*WORK TASK*.
Word for word, restate the lines from the one holding "After each image, give" through the end of the data below, including both endpoints and nothing more.

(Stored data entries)
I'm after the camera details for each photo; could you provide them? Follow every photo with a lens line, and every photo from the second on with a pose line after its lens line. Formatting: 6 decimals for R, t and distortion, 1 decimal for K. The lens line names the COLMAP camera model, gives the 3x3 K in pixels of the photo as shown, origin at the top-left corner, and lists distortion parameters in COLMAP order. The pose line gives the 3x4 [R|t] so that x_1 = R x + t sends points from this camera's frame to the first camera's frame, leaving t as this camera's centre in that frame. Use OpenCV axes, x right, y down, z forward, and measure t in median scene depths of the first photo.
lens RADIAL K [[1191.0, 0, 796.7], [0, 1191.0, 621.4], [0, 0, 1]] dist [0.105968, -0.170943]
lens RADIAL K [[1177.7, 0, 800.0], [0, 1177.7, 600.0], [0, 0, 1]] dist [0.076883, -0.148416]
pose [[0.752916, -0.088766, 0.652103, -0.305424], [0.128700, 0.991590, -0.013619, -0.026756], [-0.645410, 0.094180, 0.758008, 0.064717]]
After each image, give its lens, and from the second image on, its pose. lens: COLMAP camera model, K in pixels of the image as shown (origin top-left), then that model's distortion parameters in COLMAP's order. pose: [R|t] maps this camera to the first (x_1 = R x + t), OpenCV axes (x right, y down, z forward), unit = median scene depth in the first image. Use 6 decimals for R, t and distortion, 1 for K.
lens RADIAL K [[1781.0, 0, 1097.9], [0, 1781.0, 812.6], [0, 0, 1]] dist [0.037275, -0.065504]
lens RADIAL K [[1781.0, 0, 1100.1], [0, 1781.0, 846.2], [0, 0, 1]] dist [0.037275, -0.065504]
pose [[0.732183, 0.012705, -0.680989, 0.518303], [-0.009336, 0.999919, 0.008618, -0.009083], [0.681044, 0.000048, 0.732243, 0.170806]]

*TASK RESULT*.
After each image, give its lens, and from the second image on, its pose. lens: COLMAP camera model, K in pixels of the image as shown (origin top-left), then that model's distortion parameters in COLMAP's order. pose: [R|t] maps this camera to the first (x_1 = R x + t), OpenCV axes (x right, y down, z forward), unit = median scene depth in the first image. Use 6 decimals for R, t and distortion, 1 for K.
lens RADIAL K [[1781.0, 0, 1097.9], [0, 1781.0, 812.6], [0, 0, 1]] dist [0.037275, -0.065504]
lens RADIAL K [[1781.0, 0, 1100.1], [0, 1781.0, 846.2], [0, 0, 1]] dist [0.037275, -0.065504]
pose [[0.732183, 0.012705, -0.680989, 0.518303], [-0.009336, 0.999919, 0.008618, -0.009083], [0.681044, 0.000048, 0.732243, 0.170806]]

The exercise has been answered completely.